Denham-Davies says: “Our managed portfolio service starts at £20,000 but if someone has an Isa, we will start at £10,000. It is about supporting IFAs and their clients.”
Similarly, JM Finn found 60 per cent of IFAs prefer their scalable platform for smaller portfolios.
Mount says: “Larger funds are the bread and butter for DFMs but what is becoming clear is that much of the wealth in the UK is in smaller funds. IFAs are responsible for 70 per cent of the wealth in this country and most of these portfolios are between £30,000 and £100,000. The tie-in with the platform is crucial as it is a cost-effective way for us to help IFAs advise clients of all sizes.”
Denham-Davies agrees cost-effectiveness is a driver for IFAs.
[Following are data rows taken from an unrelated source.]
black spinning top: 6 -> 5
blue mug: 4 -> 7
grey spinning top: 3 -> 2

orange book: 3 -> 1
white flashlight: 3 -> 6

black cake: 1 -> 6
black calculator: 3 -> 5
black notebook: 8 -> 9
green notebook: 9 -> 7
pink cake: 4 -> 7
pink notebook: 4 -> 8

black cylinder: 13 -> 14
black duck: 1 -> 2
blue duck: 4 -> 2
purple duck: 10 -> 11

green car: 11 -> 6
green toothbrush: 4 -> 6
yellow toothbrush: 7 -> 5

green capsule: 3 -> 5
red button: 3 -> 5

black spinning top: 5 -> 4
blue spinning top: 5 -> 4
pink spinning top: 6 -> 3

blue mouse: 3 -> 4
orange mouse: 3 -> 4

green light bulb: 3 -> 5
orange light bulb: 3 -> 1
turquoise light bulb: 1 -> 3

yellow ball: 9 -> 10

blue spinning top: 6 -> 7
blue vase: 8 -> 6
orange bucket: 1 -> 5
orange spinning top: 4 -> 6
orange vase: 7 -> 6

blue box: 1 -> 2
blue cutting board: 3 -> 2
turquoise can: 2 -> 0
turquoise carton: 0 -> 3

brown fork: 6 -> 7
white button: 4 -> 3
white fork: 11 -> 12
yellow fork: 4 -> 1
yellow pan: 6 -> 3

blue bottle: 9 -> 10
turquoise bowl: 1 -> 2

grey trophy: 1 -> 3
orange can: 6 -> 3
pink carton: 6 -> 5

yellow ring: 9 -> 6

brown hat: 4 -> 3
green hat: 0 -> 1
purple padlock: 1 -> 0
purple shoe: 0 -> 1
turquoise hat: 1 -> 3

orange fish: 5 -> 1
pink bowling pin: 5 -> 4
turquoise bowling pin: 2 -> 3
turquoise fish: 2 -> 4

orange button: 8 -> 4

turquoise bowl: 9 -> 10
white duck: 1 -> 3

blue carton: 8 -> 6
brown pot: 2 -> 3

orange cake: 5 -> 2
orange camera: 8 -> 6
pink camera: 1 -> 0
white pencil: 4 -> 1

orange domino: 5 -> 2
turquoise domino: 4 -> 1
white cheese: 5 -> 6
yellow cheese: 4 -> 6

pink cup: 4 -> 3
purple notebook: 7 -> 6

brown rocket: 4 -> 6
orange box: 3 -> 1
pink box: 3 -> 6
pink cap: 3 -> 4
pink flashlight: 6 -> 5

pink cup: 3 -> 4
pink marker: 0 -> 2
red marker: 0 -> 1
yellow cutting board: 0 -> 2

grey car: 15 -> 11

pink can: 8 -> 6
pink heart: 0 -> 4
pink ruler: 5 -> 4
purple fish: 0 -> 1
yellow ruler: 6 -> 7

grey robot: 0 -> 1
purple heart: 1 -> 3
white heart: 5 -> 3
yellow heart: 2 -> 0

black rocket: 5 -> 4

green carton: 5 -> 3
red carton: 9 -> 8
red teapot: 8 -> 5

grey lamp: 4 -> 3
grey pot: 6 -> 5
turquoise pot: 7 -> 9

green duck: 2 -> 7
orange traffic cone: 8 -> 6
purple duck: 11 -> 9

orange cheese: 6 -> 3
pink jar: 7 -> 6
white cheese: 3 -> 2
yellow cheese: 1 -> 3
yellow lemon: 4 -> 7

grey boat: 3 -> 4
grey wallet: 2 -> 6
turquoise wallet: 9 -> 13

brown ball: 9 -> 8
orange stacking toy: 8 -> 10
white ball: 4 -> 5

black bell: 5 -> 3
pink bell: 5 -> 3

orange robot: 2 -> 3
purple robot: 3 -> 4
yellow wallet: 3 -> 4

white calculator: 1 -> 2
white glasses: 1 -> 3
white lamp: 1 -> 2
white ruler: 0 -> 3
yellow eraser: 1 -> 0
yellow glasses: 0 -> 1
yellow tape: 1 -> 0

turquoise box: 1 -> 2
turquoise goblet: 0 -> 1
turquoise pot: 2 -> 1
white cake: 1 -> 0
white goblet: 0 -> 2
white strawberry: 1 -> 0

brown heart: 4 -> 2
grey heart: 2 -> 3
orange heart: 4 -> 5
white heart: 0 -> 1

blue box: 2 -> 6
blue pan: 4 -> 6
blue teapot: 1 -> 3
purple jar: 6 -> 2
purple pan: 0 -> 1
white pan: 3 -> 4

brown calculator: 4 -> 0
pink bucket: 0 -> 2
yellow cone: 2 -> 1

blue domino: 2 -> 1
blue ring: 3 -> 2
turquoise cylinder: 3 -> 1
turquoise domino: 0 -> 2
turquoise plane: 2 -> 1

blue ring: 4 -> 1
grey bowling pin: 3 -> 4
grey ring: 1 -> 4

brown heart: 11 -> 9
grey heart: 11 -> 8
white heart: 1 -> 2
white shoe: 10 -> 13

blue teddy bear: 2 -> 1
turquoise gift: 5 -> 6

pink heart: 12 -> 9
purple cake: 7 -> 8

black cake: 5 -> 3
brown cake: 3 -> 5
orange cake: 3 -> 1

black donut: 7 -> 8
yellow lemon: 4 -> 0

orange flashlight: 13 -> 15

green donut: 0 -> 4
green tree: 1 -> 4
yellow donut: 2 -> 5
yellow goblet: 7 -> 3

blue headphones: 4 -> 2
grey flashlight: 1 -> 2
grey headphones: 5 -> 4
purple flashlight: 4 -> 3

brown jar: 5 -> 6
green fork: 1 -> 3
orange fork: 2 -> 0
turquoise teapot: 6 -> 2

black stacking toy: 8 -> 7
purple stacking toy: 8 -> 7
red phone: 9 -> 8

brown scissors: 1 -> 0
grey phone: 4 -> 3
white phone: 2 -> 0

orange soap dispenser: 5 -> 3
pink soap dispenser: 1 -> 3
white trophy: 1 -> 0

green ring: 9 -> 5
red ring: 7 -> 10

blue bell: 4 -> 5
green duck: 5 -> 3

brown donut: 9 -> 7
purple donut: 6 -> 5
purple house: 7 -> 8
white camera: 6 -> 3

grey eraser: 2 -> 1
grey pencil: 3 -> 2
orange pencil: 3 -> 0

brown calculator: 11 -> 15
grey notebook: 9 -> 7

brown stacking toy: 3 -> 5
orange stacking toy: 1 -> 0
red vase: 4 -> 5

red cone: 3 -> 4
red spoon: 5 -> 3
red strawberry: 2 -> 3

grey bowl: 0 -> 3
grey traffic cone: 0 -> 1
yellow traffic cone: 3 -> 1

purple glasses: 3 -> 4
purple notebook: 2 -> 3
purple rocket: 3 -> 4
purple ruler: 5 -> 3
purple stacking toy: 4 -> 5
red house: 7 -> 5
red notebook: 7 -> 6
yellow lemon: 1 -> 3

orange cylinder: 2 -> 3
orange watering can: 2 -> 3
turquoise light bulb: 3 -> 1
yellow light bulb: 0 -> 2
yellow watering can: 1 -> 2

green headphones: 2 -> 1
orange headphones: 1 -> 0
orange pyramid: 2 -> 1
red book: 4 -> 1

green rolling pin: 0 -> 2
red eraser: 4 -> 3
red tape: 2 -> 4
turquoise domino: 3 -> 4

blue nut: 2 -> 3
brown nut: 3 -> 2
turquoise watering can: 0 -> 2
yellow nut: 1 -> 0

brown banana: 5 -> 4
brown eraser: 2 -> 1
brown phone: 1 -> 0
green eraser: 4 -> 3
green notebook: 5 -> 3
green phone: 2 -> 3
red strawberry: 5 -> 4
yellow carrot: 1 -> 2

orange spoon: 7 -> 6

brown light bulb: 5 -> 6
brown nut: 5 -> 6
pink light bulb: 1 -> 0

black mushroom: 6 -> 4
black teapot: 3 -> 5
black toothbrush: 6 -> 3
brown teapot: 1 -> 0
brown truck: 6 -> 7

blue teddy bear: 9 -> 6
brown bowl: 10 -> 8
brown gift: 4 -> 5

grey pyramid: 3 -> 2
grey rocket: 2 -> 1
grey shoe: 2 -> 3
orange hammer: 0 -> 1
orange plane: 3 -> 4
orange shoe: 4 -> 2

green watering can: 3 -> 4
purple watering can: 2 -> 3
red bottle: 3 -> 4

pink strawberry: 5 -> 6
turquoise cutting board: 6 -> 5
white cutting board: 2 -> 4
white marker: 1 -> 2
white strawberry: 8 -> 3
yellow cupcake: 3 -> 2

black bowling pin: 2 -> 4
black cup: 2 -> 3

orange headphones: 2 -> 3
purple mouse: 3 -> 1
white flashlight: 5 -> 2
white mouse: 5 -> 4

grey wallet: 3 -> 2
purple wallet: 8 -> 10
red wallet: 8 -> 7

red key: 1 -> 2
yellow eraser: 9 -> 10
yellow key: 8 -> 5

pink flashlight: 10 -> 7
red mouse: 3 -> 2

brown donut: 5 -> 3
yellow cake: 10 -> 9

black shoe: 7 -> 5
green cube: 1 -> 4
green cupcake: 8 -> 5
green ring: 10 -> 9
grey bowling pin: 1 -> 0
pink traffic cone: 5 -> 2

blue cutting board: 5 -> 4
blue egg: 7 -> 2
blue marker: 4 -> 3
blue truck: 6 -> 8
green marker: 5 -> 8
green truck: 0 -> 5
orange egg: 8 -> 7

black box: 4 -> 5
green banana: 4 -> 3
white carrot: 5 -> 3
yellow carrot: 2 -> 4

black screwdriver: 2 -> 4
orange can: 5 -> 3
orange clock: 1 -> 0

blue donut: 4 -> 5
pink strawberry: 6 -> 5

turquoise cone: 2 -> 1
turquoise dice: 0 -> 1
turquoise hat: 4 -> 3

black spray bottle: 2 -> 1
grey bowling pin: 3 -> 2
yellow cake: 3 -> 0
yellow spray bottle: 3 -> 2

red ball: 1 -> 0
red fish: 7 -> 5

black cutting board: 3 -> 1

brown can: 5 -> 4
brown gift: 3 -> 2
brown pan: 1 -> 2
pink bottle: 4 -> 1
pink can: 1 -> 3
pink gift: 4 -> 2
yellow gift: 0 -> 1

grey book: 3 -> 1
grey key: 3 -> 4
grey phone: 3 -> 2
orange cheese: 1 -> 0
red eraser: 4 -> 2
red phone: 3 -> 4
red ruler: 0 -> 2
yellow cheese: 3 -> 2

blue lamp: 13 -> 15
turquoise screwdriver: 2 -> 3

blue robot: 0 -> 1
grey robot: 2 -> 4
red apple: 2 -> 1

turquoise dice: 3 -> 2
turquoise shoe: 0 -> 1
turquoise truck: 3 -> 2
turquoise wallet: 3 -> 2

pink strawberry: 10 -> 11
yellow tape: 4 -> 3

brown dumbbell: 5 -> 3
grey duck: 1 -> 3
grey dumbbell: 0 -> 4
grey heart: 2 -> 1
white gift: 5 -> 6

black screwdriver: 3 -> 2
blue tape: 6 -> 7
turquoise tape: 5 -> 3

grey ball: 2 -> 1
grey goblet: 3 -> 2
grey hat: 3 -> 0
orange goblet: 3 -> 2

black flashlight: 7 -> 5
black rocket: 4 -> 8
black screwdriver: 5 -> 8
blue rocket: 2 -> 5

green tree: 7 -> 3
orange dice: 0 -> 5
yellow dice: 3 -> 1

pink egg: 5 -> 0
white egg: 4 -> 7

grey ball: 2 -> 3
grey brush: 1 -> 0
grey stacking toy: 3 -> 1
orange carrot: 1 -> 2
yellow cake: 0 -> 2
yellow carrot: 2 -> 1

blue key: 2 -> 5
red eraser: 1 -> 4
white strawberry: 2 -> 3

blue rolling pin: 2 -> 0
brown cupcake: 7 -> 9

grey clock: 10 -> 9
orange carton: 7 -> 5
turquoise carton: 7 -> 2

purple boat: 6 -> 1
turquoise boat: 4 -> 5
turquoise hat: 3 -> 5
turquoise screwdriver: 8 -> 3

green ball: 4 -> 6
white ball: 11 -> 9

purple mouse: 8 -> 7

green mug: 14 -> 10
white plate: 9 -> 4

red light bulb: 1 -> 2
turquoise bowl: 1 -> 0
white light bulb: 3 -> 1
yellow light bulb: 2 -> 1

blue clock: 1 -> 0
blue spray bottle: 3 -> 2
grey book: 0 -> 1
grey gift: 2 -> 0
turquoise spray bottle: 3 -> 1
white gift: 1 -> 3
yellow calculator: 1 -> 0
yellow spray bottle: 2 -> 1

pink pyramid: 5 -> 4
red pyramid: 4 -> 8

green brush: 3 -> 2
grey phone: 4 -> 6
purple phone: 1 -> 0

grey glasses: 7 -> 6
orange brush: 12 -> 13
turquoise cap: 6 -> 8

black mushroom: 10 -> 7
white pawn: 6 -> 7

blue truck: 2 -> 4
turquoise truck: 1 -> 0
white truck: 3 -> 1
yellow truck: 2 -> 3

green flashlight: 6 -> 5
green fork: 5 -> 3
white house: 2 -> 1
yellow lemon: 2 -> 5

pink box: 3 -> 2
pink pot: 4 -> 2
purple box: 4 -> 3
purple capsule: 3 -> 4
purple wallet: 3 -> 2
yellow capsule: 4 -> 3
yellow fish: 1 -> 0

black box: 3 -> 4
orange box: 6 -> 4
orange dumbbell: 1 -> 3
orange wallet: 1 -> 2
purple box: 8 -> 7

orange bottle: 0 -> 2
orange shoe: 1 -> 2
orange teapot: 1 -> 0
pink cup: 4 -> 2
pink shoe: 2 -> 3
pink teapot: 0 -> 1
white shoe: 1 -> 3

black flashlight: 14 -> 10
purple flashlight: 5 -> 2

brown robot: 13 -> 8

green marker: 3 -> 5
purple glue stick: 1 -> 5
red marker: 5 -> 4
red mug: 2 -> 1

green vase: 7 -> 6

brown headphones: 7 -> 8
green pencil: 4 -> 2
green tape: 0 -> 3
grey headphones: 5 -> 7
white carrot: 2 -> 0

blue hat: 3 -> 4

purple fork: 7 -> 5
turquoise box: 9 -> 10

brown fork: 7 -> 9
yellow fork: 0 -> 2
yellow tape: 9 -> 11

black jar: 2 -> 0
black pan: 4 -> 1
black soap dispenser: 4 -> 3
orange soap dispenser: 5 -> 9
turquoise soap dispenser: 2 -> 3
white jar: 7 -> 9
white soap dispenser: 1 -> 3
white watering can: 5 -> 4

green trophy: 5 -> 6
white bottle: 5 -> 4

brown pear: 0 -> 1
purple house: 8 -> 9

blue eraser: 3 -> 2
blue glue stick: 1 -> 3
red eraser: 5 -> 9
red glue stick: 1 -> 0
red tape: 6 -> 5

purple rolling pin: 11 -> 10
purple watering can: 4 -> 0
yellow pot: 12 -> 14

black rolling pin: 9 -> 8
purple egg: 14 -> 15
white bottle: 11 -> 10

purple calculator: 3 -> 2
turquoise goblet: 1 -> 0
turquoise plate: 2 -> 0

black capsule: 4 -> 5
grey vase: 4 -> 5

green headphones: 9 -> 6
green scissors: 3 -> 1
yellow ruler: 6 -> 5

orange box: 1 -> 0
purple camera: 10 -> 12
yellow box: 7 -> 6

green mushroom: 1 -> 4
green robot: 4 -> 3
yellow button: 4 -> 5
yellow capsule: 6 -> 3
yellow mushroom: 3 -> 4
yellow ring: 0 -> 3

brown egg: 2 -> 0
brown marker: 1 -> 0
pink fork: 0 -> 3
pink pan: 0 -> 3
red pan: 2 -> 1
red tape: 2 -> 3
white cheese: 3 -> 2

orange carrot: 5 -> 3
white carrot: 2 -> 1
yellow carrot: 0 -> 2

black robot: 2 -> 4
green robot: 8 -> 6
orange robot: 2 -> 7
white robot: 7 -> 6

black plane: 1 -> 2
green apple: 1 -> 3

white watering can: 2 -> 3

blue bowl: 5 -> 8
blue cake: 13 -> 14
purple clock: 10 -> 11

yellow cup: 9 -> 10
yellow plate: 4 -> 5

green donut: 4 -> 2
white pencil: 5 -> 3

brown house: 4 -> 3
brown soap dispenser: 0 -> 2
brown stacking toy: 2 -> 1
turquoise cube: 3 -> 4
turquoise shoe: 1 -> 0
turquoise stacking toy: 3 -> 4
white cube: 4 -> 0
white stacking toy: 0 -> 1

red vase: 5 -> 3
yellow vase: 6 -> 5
A Legal & General survey carried out last year found advisers spend five hours a week on asset allocation but after the RDR, many will not have time to do this.
However, while Denham-Davies agrees outsourcing investment via technology is economic for IFAs, he does not see wraps and platforms as the only solution.
“Wraps give advisers the power to be in control but unless you have a lot of administrative support, you can get into a muddle. That is why at Brooks Macdonald we feed our valuations line by line through to advisers’ existing customer relation- ship management systems, so the need for a wrap is almost not there.”
Whether it is a wrap or a CRM system, technology is the tool of choice for investment managers trying to sell outsourcing to intermediaries.
Chadborn believes technology will have an equally substantial impact on IFAs’ business models. He says: “We are very keen to look at all manner of outsourcing. What the proliferation of technology in outsourcing investment has demonstrated is that a traditional, face- to-face proposition can be complemented by a more reactive online service.”
Pressures arising from the RDR combined with a changing marketplace means IFAs will need to consider new ways of advising, and outsourcing is just one of those options.
“Those who do not consider different models and remain precious about how they share their wealth of knowledge will get left behind,” warns Chadborn. “It is as simple as that.”